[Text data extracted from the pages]
*** Block opens ***

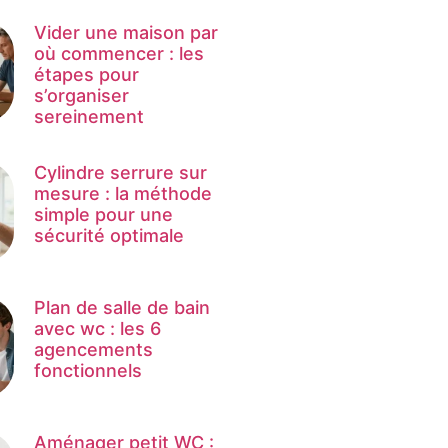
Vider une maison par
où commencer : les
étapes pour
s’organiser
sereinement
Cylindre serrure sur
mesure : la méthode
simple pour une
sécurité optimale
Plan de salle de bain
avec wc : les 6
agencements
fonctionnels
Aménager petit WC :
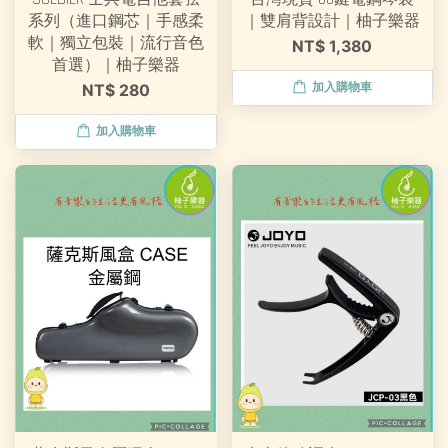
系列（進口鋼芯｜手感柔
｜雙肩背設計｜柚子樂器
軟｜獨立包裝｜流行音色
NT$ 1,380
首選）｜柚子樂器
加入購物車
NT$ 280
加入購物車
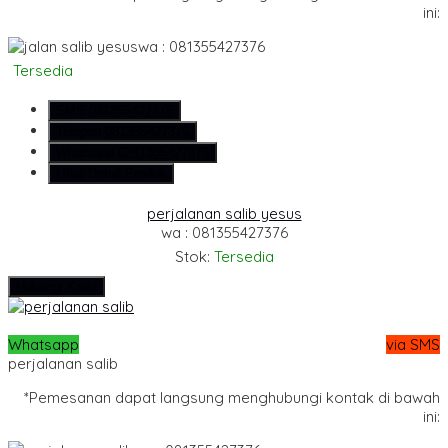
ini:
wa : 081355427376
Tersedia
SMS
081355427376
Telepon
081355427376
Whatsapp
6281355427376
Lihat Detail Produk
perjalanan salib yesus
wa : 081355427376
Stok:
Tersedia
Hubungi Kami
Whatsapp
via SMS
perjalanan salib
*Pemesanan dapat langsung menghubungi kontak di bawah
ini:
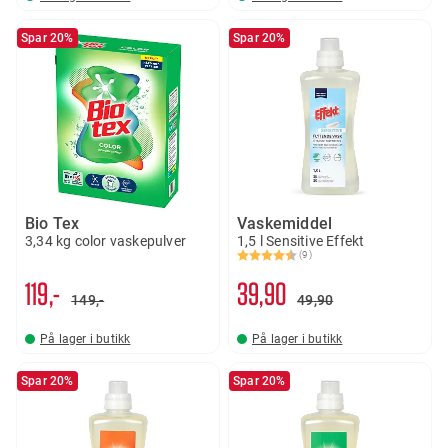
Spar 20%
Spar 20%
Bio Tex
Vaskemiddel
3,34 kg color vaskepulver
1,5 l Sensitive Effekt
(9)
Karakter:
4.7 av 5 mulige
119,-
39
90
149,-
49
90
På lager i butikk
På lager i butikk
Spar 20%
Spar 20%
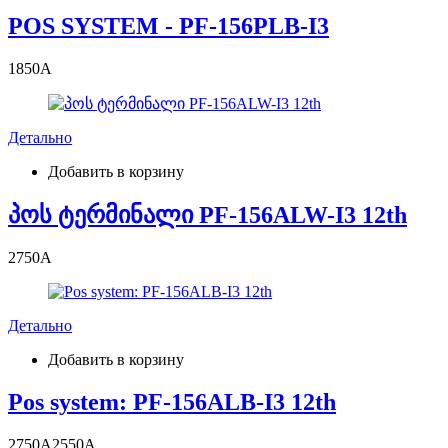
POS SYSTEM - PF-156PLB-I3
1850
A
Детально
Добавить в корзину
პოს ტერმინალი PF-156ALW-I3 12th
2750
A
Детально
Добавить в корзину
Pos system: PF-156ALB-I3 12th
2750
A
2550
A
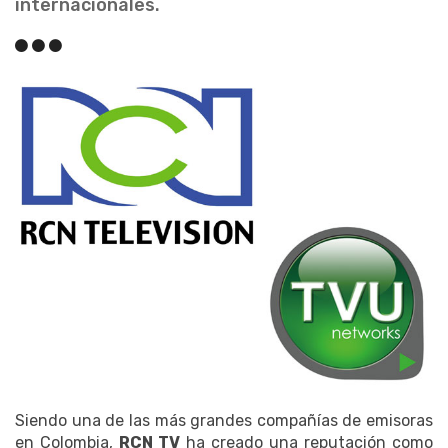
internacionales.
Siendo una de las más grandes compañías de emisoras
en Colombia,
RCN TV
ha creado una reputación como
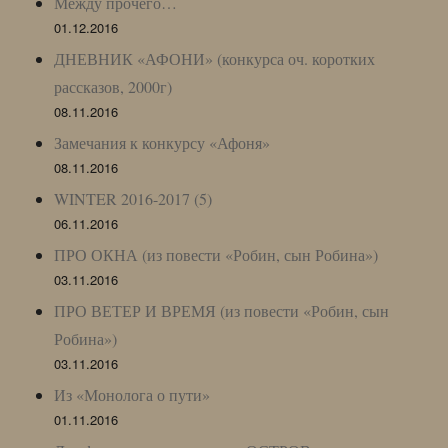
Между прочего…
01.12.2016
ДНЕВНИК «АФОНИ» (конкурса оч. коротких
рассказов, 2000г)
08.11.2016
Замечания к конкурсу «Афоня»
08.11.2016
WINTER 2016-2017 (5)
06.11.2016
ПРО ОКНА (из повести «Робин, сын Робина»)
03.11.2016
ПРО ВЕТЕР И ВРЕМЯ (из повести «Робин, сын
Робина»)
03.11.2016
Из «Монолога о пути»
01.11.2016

*** Block closes ***

EXERCISE PROMPT: Write out the text of all these records again, replacing "Spar 20%" with "Spar 25%" wherever it appears and keeping everything else unchanged. Leave the pictures out of your answer.

RESPONSE TO THIS TASK:
Vider une maison par
où commencer : les
étapes pour
s’organiser
sereinement
Cylindre serrure sur
mesure : la méthode
simple pour une
sécurité optimale
Plan de salle de bain
avec wc : les 6
agencements
fonctionnels
Aménager petit WC :
系列（進口鋼芯｜手感柔
｜雙肩背設計｜柚子樂器
軟｜獨立包裝｜流行音色
NT$ 1,380
首選）｜柚子樂器
加入購物車
NT$ 280
加入購物車
ini:
wa : 081355427376
Tersedia
SMS
081355427376
Telepon
081355427376
Whatsapp
6281355427376
Lihat Detail Produk
perjalanan salib yesus
wa : 081355427376
Stok:
Tersedia
Hubungi Kami
Whatsapp
via SMS
perjalanan salib
*Pemesanan dapat langsung menghubungi kontak di bawah
ini:
Spar 25%
Spar 25%
Bio Tex
Vaskemiddel
3,34 kg color vaskepulver
1,5 l Sensitive Effekt
(9)
Karakter:
4.7 av 5 mulige
119,-
39
90
149,-
49
90
På lager i butikk
På lager i butikk
Spar 25%
Spar 25%
POS SYSTEM - PF-156PLB-I3
1850
A
Детально
Добавить в корзину
პოს ტერმინალი PF-156ALW-I3 12th
2750
A
Детально
Добавить в корзину
Pos system: PF-156ALB-I3 12th
2750
A
2550
A
internacionales.
Siendo una de las más grandes compañías de emisoras
en Colombia,
RCN TV
ha creado una reputación como
Между прочего…
01.12.2016
ДНЕВНИК «АФОНИ» (конкурса оч. коротких
рассказов, 2000г)
08.11.2016
Замечания к конкурсу «Афоня»
08.11.2016
WINTER 2016-2017 (5)
06.11.2016
ПРО ОКНА (из повести «Робин, сын Робина»)
03.11.2016
ПРО ВЕТЕР И ВРЕМЯ (из повести «Робин, сын
Робина»)
03.11.2016
Из «Монолога о пути»
01.11.2016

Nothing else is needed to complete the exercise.